» **WHAT IS EXPECTED**
Go through the listing below and retype exactly the lines starting at the one with "c fable of the" and ending at the one with "About Best Allergy Sites", skipping pictures.

» **ENTRIES SHOWN**
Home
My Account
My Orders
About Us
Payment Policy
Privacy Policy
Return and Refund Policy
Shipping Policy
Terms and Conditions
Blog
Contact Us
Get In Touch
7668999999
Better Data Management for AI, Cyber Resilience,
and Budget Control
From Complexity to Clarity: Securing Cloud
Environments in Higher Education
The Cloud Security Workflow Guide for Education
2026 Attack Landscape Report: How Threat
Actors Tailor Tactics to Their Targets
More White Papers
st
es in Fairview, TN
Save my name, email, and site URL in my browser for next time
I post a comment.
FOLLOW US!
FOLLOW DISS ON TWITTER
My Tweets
* * *
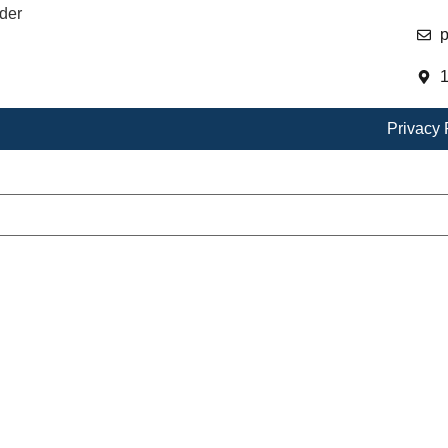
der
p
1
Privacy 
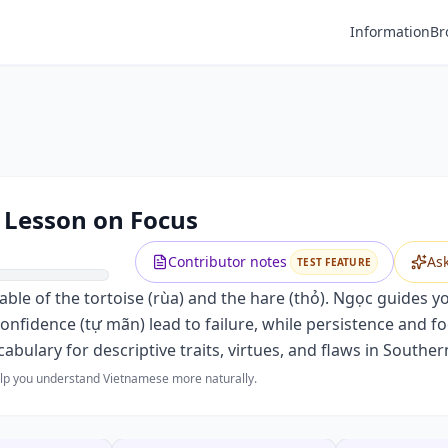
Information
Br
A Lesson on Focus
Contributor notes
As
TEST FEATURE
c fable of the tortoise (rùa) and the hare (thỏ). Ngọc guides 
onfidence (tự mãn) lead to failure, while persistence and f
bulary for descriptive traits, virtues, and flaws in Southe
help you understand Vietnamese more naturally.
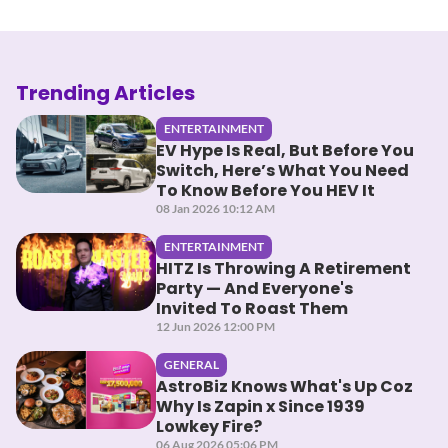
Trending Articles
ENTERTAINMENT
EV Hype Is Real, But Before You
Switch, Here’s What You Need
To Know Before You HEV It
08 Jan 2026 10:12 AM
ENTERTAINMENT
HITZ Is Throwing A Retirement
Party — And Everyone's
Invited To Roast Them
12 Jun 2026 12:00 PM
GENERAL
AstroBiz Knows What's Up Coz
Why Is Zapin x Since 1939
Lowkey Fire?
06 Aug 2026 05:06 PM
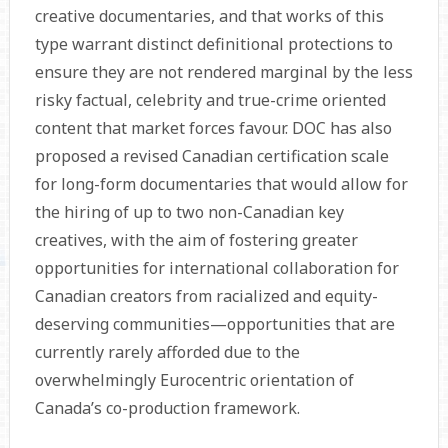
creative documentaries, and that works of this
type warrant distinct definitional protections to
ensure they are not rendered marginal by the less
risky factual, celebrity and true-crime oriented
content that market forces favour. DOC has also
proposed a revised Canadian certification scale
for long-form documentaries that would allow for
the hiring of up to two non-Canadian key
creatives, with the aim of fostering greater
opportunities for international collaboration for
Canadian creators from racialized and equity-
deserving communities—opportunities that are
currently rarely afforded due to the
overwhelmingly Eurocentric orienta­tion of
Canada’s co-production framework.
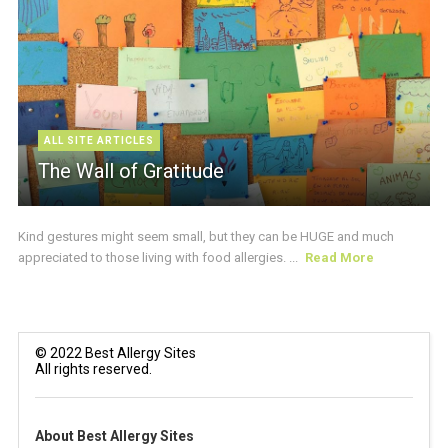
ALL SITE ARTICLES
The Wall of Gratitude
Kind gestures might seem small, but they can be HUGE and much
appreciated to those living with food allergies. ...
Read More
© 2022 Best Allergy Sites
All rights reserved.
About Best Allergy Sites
---
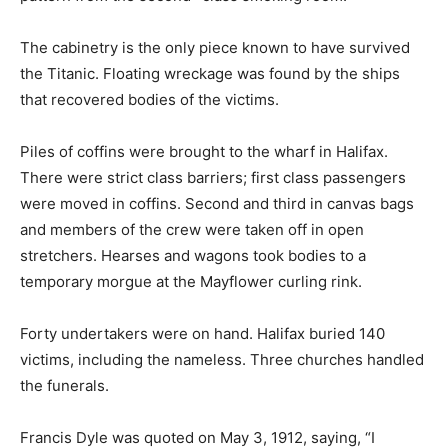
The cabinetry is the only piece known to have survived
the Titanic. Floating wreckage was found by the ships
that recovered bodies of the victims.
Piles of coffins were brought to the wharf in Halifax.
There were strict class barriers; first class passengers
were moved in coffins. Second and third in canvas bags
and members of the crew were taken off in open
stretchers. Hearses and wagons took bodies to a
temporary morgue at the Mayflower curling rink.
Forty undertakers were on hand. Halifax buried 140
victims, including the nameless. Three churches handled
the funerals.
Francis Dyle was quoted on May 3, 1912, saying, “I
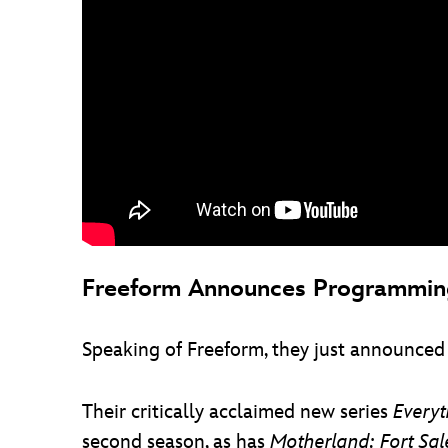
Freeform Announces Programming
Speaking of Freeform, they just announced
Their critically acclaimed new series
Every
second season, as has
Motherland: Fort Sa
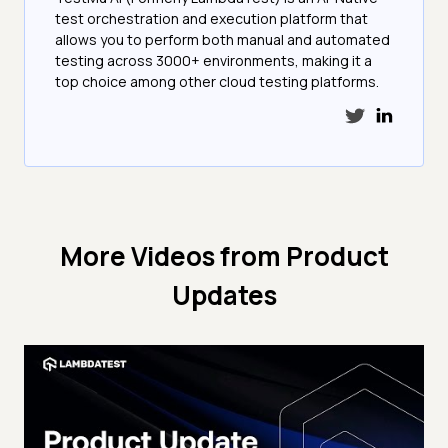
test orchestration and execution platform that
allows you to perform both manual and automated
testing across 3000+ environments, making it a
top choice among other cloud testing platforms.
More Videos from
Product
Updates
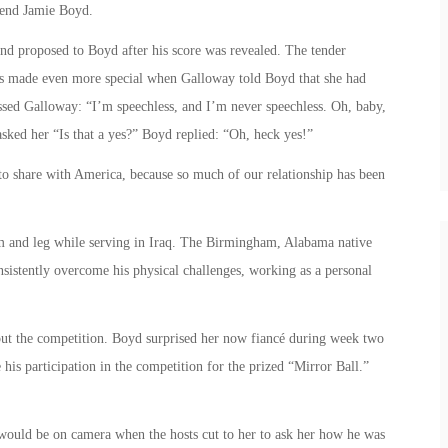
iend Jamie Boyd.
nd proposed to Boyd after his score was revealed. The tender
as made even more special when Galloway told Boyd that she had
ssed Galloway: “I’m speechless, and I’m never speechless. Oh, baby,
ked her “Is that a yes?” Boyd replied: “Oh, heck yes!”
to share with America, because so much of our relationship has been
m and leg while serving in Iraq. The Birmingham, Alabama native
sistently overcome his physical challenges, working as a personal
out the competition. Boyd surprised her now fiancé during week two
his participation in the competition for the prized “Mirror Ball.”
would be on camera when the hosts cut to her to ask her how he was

» **TASK SOLUTION**
c fable of the tortoise (rùa) and the hare (thỏ). Ngọc guides 
onfidence (tự mãn) lead to failure, while persistence and f
bulary for descriptive traits, virtues, and flaws in Southe
help you understand Vietnamese more naturally.
Trending Articles
ENTERTAINMENT
EV Hype Is Real, But Before You
Switch, Here’s What You Need
To Know Before You HEV It
08 Jan 2026 10:12 AM
ENTERTAINMENT
HITZ Is Throwing A Retirement
Party — And Everyone's
Invited To Roast Them
12 Jun 2026 12:00 PM
GENERAL
AstroBiz Knows What's Up Coz
Why Is Zapin x Since 1939
Lowkey Fire?
06 Aug 2026 05:06 PM
creative documentaries, and that works of this
type warrant distinct definitional protections to
ensure they are not rendered marginal by the less
risky factual, celebrity and true-crime oriented
content that market forces favour. DOC has also
proposed a revised Canadian certification scale
for long-form documentaries that would allow for
the hiring of up to two non-Canadian key
creatives, with the aim of fostering greater
opportunities for international collaboration for
Canadian creators from racialized and equity-
deserving communities—opportunities that are
currently rarely afforded due to the
overwhelmingly Eurocentric orienta­tion of
Canada’s co-production framework.
ALL SITE ARTICLES
The Wall of Gratitude
Kind gestures might seem small, but they can be HUGE and much
appreciated to those living with food allergies. ...
Read More
© 2022 Best Allergy Sites
All rights reserved.
About Best Allergy Sites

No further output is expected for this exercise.